I have always tried to explore the real lives of women, women who are not heroes, who are not glamorous, who are not ideal women, but real women who spend a lot of time at home, in the kitchen, with children doing mundane activities. I think when I became a mother this was the main inspiration for me as a writer because I understood a lot about alienation of women through my own experience of motherhood. How guilty you can feel. The feeling that you can be a terrible mother, never be good enough. And also the fact that a lot of people want to trick you into this role, that you feel like you have to sacrifice everything for it.
And I’ve always wanted to explore all that goes with domesticity. For a long, long time, writers thought domesticity was uninteresting, worthless. That we must write novels on war, on men, on noble themes. But domestic issues are very political today. It is very important to open the door to the house and find out what is going on behind closed doors. Because the origin of violence, the origin of all domination, begins in the house. Domination towards children, towards women, towards domestic workers. And it’s very important for me to explore that and try to understand the lives of all these women who have spent years and years in the kitchen cooking for the husband and cooking for the children. And I think it’s too sad and too unfair to take these women for nothing – that their lives have no value, that they don’t matter. I think they matter, and that’s why I want to write about them.
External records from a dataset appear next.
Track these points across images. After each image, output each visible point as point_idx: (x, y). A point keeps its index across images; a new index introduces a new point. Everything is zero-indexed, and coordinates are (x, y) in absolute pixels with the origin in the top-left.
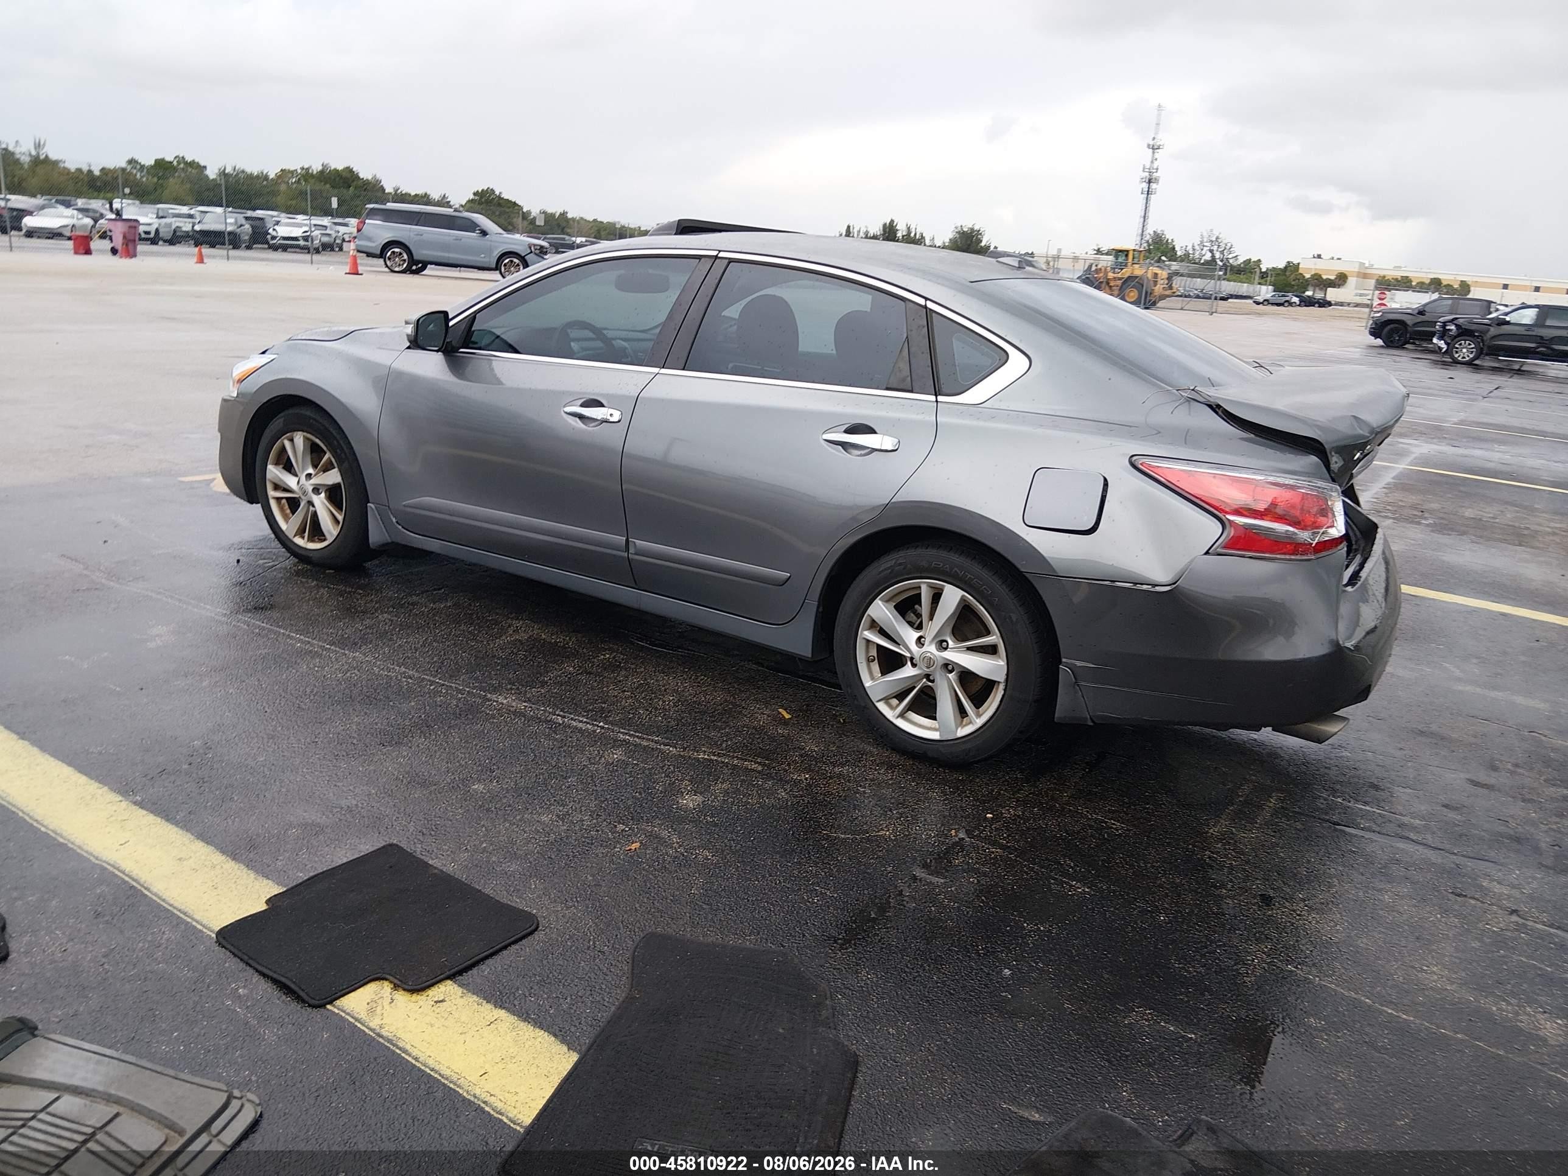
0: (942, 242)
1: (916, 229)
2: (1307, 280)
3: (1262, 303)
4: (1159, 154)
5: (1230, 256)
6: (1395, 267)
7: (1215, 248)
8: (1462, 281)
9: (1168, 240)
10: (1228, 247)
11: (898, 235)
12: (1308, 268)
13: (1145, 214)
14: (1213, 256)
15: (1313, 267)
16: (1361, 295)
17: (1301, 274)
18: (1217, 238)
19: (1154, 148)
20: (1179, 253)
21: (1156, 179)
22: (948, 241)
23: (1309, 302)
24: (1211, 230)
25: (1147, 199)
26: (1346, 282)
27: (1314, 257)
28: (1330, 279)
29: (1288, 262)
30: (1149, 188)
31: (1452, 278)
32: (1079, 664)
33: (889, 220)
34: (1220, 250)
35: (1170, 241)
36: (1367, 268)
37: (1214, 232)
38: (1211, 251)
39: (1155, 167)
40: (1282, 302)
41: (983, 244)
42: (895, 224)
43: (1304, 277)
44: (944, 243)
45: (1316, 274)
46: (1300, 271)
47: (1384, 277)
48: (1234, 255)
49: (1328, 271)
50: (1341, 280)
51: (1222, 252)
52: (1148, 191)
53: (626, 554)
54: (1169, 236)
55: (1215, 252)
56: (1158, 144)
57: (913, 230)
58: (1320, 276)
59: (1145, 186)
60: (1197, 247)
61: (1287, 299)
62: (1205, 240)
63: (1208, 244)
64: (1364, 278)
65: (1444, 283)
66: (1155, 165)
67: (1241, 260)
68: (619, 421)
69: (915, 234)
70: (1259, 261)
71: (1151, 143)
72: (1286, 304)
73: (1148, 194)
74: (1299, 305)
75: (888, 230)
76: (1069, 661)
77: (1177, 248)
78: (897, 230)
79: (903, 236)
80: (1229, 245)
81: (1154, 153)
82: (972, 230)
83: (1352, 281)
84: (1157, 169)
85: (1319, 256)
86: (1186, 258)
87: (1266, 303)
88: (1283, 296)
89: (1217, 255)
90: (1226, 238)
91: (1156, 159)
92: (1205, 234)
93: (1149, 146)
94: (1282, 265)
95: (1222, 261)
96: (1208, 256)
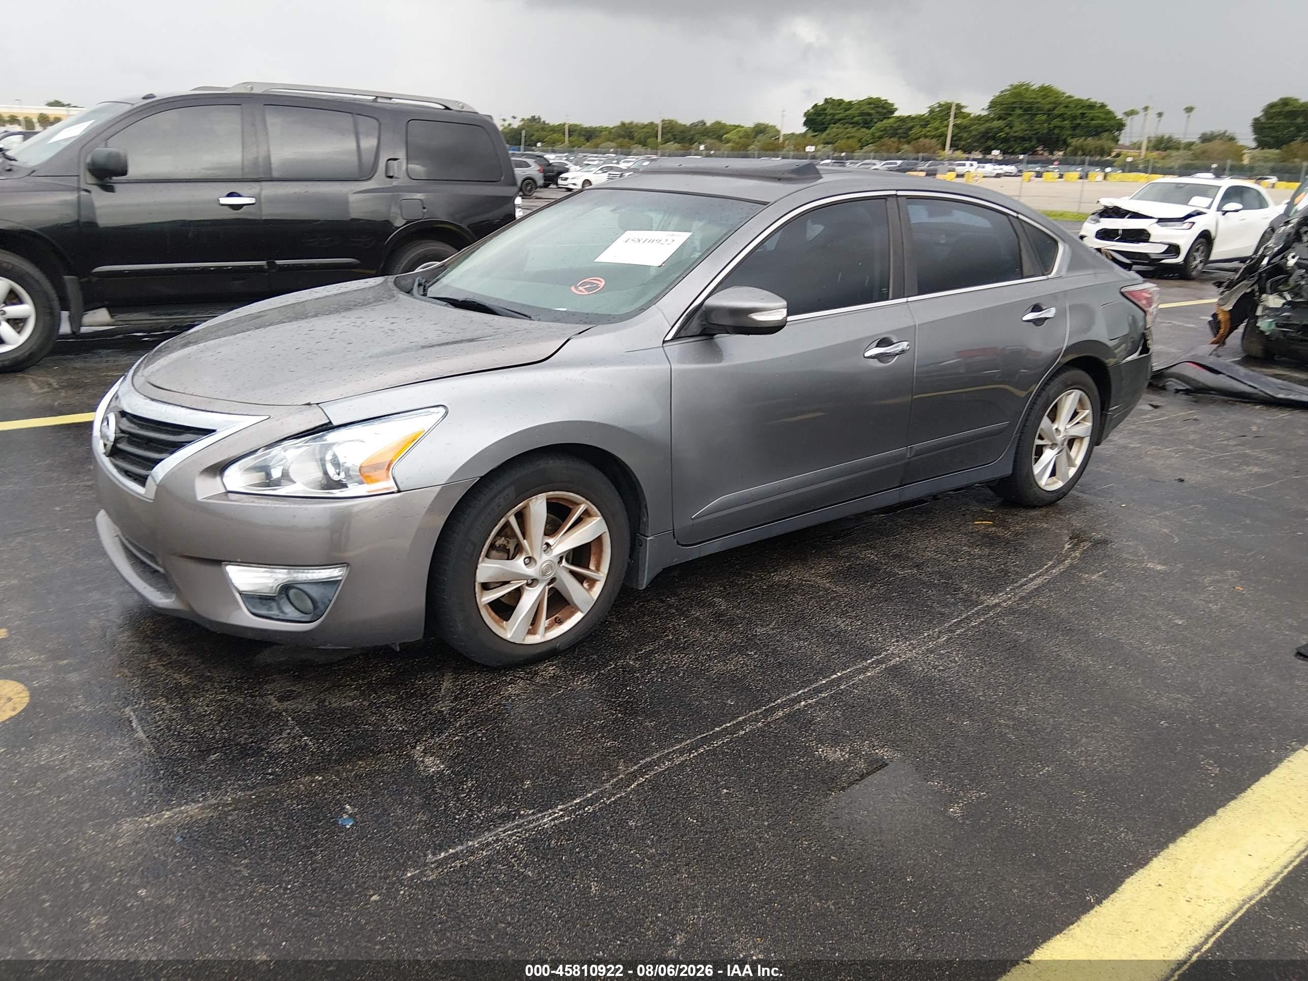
53: (905, 461)
76: (1111, 409)
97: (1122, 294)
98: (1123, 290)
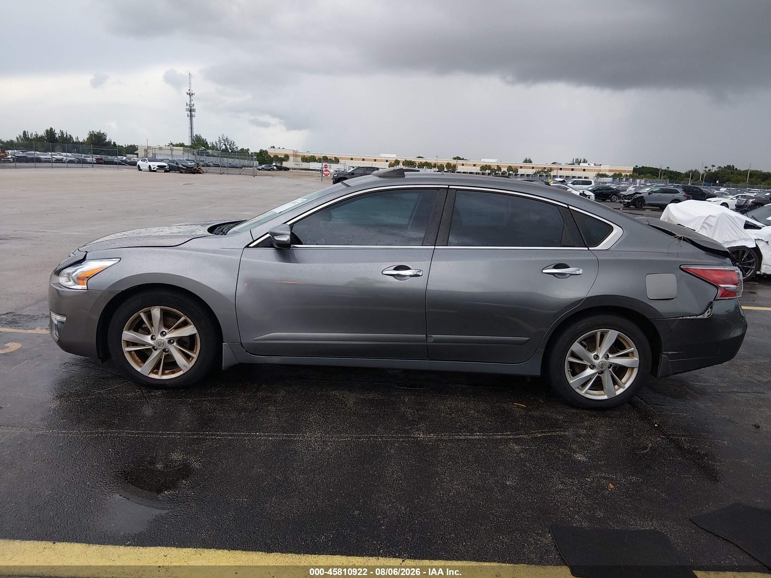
0: (83, 140)
1: (66, 133)
2: (272, 158)
3: (261, 170)
4: (193, 97)
5: (234, 147)
6: (307, 152)
7: (226, 143)
8: (335, 157)
9: (203, 139)
10: (232, 143)
11: (56, 136)
12: (272, 152)
13: (191, 126)
14: (226, 147)
15: (274, 152)
16: (297, 164)
17: (269, 155)
18: (226, 139)
19: (190, 95)
20: (210, 146)
21: (193, 110)
22: (86, 139)
23: (280, 169)
24: (223, 135)
25: (191, 119)
26: (289, 159)
27: (271, 147)
28: (282, 158)
29: (261, 150)
30: (191, 114)
31: (331, 156)
32: (670, 353)
33: (50, 128)
34: (229, 144)
35: (204, 140)
36: (296, 152)
37: (225, 135)
38: (225, 145)
39: (192, 104)
40: (270, 169)
41: (107, 141)
42: (53, 130)
43: (271, 157)
44: (84, 140)
45: (275, 155)
46: (269, 154)
47: (304, 156)
48: (236, 147)
49: (281, 154)
50: (287, 158)
51: (230, 145)
52: (191, 115)
53: (426, 343)
54: (204, 137)
55: (227, 145)
56: (192, 93)
57: (65, 133)
58: (277, 156)
59: (188, 112)
60: (218, 143)
61: (271, 167)
62: (221, 139)
63: (223, 141)
64: (296, 157)
65: (329, 158)
66: (192, 103)
67: (239, 149)
68: (422, 275)
69: (67, 136)
70: (248, 149)
71: (188, 92)
72: (272, 170)
73: (191, 117)
74: (277, 170)
75: (49, 134)
76: (666, 353)
77: (209, 143)
78: (56, 134)
79: (59, 137)
80: (233, 142)
81: (190, 97)
82: (99, 133)
83: (291, 158)
84: (193, 105)
85: (274, 147)
86: (213, 148)
87: (263, 169)
88: (270, 166)
89: (228, 147)
90: (231, 138)
91: (192, 100)
92: (220, 137)
93: (187, 93)
94: (258, 151)
95: (231, 149)
96: (224, 147)
97: (682, 269)
98: (682, 267)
You also write a lot about childhood. The girl in this book, Aïcha, is a very serious girl, she is rather spiritual. How did you think you would write it?
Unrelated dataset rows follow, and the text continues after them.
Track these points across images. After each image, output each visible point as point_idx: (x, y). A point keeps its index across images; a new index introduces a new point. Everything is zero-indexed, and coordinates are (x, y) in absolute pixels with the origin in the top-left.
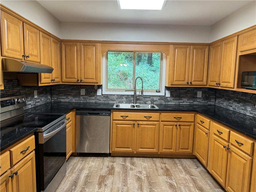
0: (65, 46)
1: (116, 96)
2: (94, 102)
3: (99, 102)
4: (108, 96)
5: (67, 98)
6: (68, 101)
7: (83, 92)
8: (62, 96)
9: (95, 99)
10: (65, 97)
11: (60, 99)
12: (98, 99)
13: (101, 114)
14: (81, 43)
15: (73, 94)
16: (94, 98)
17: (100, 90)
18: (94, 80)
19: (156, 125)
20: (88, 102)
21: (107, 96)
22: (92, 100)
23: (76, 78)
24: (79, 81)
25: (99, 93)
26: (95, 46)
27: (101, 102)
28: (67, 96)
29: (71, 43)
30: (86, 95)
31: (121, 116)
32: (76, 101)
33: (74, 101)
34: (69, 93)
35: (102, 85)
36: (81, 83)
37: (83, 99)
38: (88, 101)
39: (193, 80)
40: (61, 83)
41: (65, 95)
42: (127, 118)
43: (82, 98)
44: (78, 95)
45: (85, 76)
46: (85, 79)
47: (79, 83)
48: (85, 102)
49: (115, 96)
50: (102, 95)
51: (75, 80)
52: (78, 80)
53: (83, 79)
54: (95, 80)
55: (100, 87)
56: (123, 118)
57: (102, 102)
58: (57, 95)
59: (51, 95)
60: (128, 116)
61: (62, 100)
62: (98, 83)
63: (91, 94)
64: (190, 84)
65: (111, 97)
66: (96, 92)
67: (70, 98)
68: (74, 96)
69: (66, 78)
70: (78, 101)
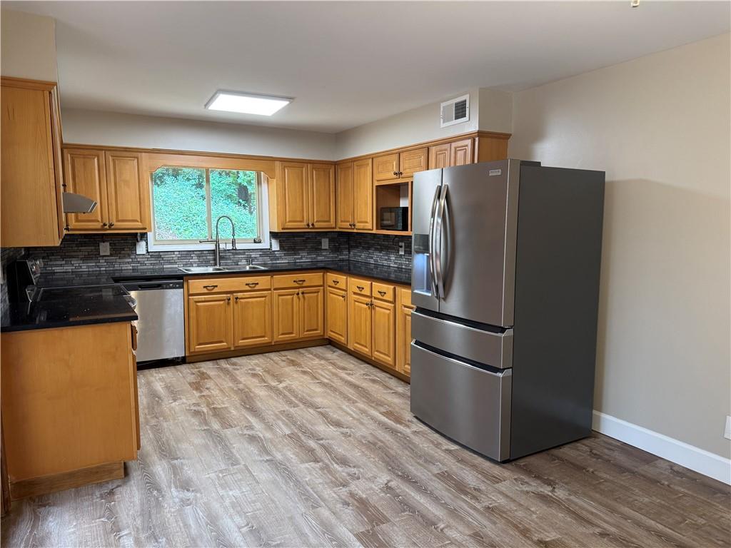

I think she was, for me, the most interesting character. I love to write about children. She is a very wild child. First, because she is a child who grew up in nature and far from the city, and she has very little interaction with people other than her mother, her father and the people who live on the farm. So she doesn’t know anything about the world. But she knows a lot about nature, animals, trees. And as a child myself having grown up in nature, on my grandparents’ farm, I know how strong the relationship between a child and nature is. She would talk to trees, she would talk to animals, and she feels that there is something beyond what you see. So I like that in his character.
I also like the fact that she doesn’t understand the tension between her parents. She does not understand what is going on in terms of politics in the city and the country where she lives. But she understands that there is a problem, that there are tensions, that there is a war somewhere. And there is a kind of violence in it. Compulsions she sometimes expresses, like when she pricks a compass in the neck of a little girl in her class. And I like to write that, the idea of the child who is very serious and very wise and who obeys, and at the same time sometimes has this notion of violence.
She’s also sailing as the daughter of a Frenchwoman and a Moroccan, in a town where these two groups don’t usually intersect, and it seems there isn’t always a clear place for her?
I think at first when she gets to school the first thing that shocks her is the fact that she doesn’t even know her legal name. And she is so used to living in nature and spending time alone with her mother that it is very difficult for her to adjust to group life. And then she sees how people look at her, and she realizes that there is something wrong with her look, with her clothes, with her hair, with the color of her skin. And that’s something I wanted to point out in the book, is that racism and discrimination is something very physical, something that you can feel in your flesh. When someone looks at you on the street and you know they are looking at you like that because of your hair or because of your dark skin. I think it’s something that you can really feel physically. Racism is not a concept. It is not abstract. It’s like someone is hitting you. It’s like someone is slapping you in the face. You really feel it.